Corvina inarcò un sopracciglio. «In guardia? E da cosa? Dal milione e mezzo di pericoli a cui so di dover andare incontro in questo viaggio?»

«Non ci interessa del viaggio. Noi stiamo parlando di quello che è successo con il tuo amico Richard.»

«Richard?» Rachel sollevò un sopracciglio. «Il fatto che abbia di nuovo ottenuto i poteri?»

«Il fatto che fosse più forte. Il fatto che... quell’energia rossa lo stesse proteggendo. Non abbiamo idea di che cosa fosse con esattezza, sappiamo solo che è qualcosa di totalmente nuovo e a noi sconosciuto, qualcosa di potente, perfino più potente di noi. Qualcosa che per poco... non è riuscito ad annientarci.» Angela fece una smorfia. Per un momento Rachel pensò che fosse solo disgustata, ma poi, osservandola meglio e ripensando anche al tremore della sua voce, realizzò ben altro: Arella... i suoi poteri... avevano paura.

«Siamo stati fortunati, quella volta. L’intervento del tuo fidanzato è stato provvidenziale... ma noi dubitiamo che, se mai una circostanza simile dovesse verificarsi di nuovo, riusciremmo di nuovo a cavarcela. Chiunque sia il vero controllore di quell’energia, non tornerà impreparato ad evenienze simili. Ed è per questo che vogliamo dirti di non abbassare la guardia, mai, e di non fidarti di nessuno, nemmeno con i tuoi amici. Non possiamo sapere da dove potranno colpirci di nuovo. Dovrai contare solo su di noi e te stessa.»

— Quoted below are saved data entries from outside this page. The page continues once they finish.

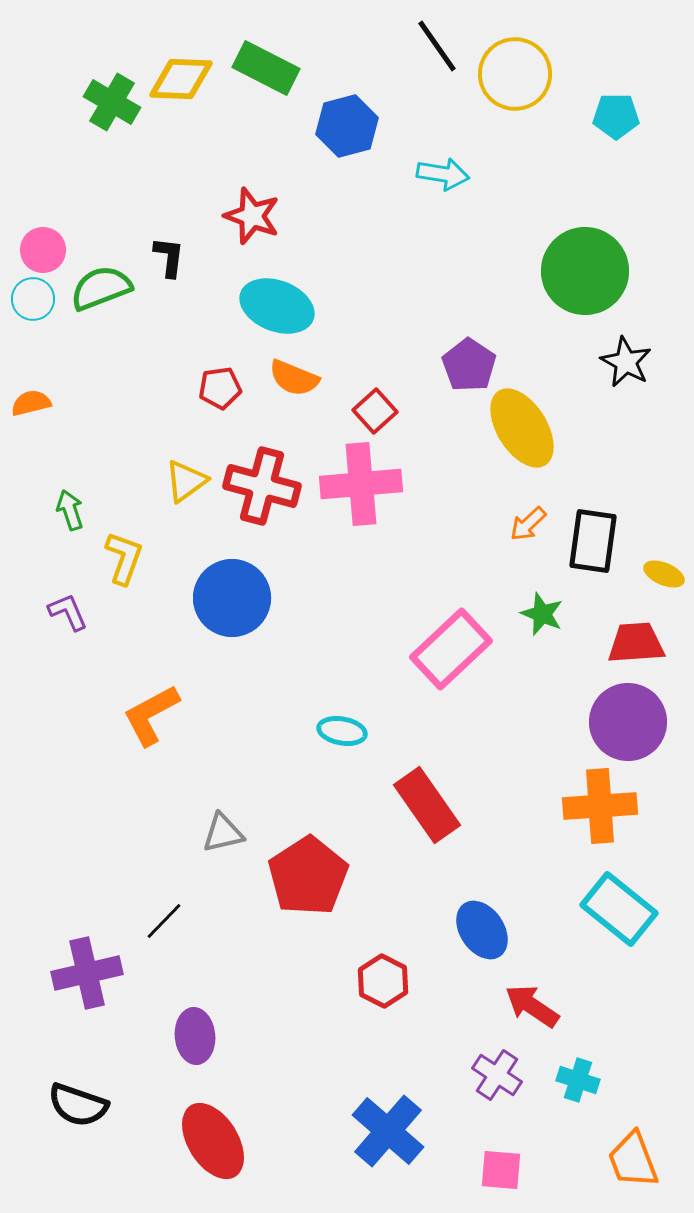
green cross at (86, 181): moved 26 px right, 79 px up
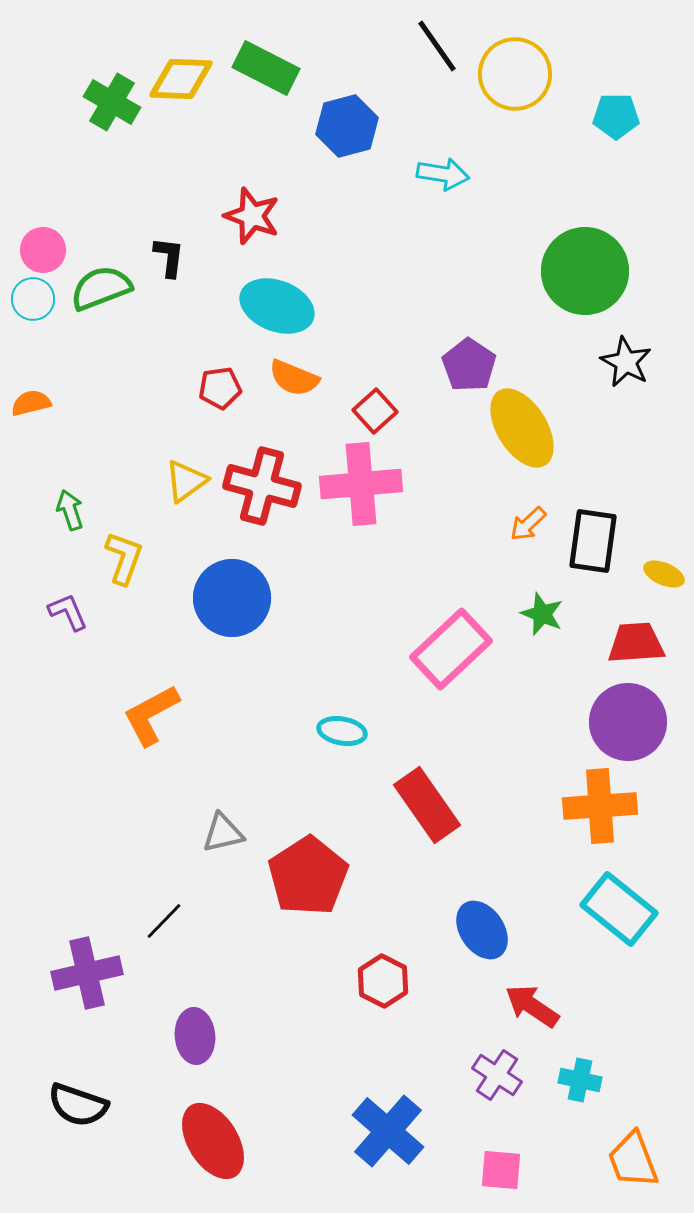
cyan cross at (578, 1080): moved 2 px right; rotated 6 degrees counterclockwise
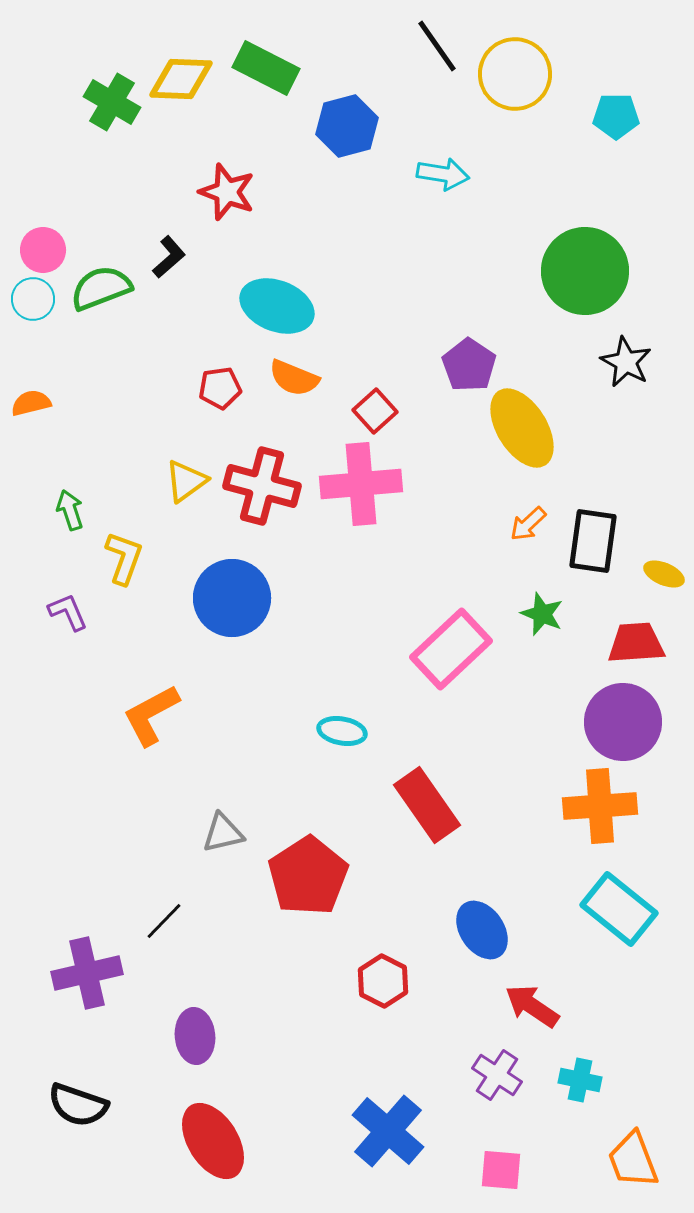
red star at (252, 216): moved 25 px left, 24 px up
black L-shape at (169, 257): rotated 42 degrees clockwise
purple circle at (628, 722): moved 5 px left
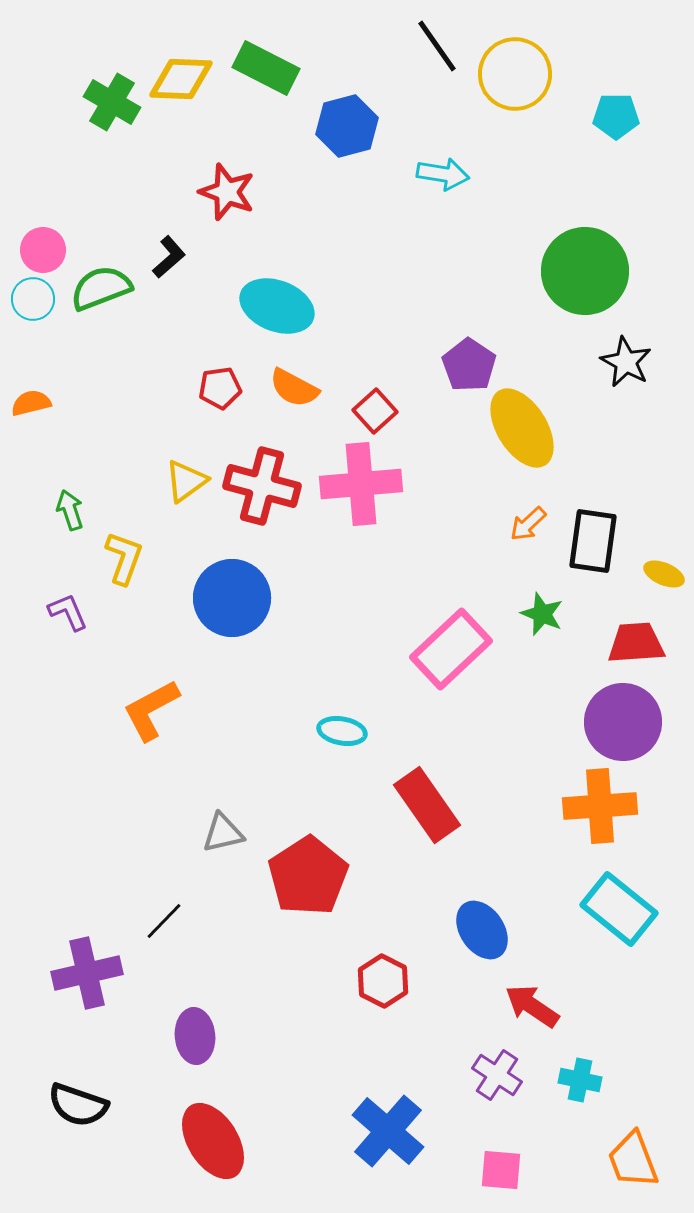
orange semicircle at (294, 378): moved 10 px down; rotated 6 degrees clockwise
orange L-shape at (151, 715): moved 5 px up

Diversi punti in quella frase fecero sgranare gli occhi di Rachel. Il primo, il fatto che i suoi poteri avessero appena definito Lucas il suo "fidanzato". Il secondo, il fatto che secondo loro ci fosse davvero qualcuno dietro alla misteriosa energia rossa che aveva protetto Richard. Il terzo, il fatto che questo qualcuno, sempre secondo loro, sarebbe tornato sulle sue tracce e che pertanto non poteva fidarsi di nessuno. Anche lei si aspettava che presto le cose si sarebbero messe male di nuovo, ma diffidare dei suoi stessi amici? Come avrebbe potuto fare una cosa del genere? Loro erano...  beh, i suoi amici. Gli stessi che in più di un’occasione le avevano guardato le spalle, senza di loro non sarebbe mai arrivata dove invece era arrivata, ed adesso doveva smettere di fidarsi di loro di punto in bianco? Non poteva farlo.

Tuttavia... non credeva che avrebbe mai visto quell’aspetto dei suoi poteri. Credeva che fossero un’entità potente, misteriosa, orgogliosa, ma invece anche loro avevano i loro lati deboli.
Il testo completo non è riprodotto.